**Directive**
Rewrite the material below so that every "MODULE" becomes "UNIT", with everything else left as it is.

Stored data:
____________________
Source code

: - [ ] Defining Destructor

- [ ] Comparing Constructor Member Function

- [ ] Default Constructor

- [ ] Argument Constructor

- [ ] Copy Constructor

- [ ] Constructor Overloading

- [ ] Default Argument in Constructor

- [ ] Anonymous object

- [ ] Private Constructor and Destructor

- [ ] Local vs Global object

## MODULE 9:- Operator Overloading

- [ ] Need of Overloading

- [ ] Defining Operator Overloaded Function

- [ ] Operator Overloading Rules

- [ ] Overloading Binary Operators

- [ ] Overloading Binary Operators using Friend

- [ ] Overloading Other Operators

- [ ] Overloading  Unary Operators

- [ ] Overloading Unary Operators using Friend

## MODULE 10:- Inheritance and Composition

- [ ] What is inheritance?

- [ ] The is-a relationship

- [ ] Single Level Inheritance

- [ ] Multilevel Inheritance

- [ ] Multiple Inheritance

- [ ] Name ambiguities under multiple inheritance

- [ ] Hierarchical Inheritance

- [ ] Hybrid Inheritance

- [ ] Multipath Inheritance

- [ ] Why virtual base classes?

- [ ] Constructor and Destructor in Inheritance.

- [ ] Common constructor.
____________________
**Task result**
Source code

: - [ ] Defining Destructor

- [ ] Comparing Constructor Member Function

- [ ] Default Constructor

- [ ] Argument Constructor

- [ ] Copy Constructor

- [ ] Constructor Overloading

- [ ] Default Argument in Constructor

- [ ] Anonymous object

- [ ] Private Constructor and Destructor

- [ ] Local vs Global object

## UNIT 9:- Operator Overloading

- [ ] Need of Overloading

- [ ] Defining Operator Overloaded Function

- [ ] Operator Overloading Rules

- [ ] Overloading Binary Operators

- [ ] Overloading Binary Operators using Friend

- [ ] Overloading Other Operators

- [ ] Overloading  Unary Operators

- [ ] Overloading Unary Operators using Friend

## UNIT 10:- Inheritance and Composition

- [ ] What is inheritance?

- [ ] The is-a relationship

- [ ] Single Level Inheritance

- [ ] Multilevel Inheritance

- [ ] Multiple Inheritance

- [ ] Name ambiguities under multiple inheritance

- [ ] Hierarchical Inheritance

- [ ] Hybrid Inheritance

- [ ] Multipath Inheritance

- [ ] Why virtual base classes?

- [ ] Constructor and Destructor in Inheritance.

- [ ] Common constructor.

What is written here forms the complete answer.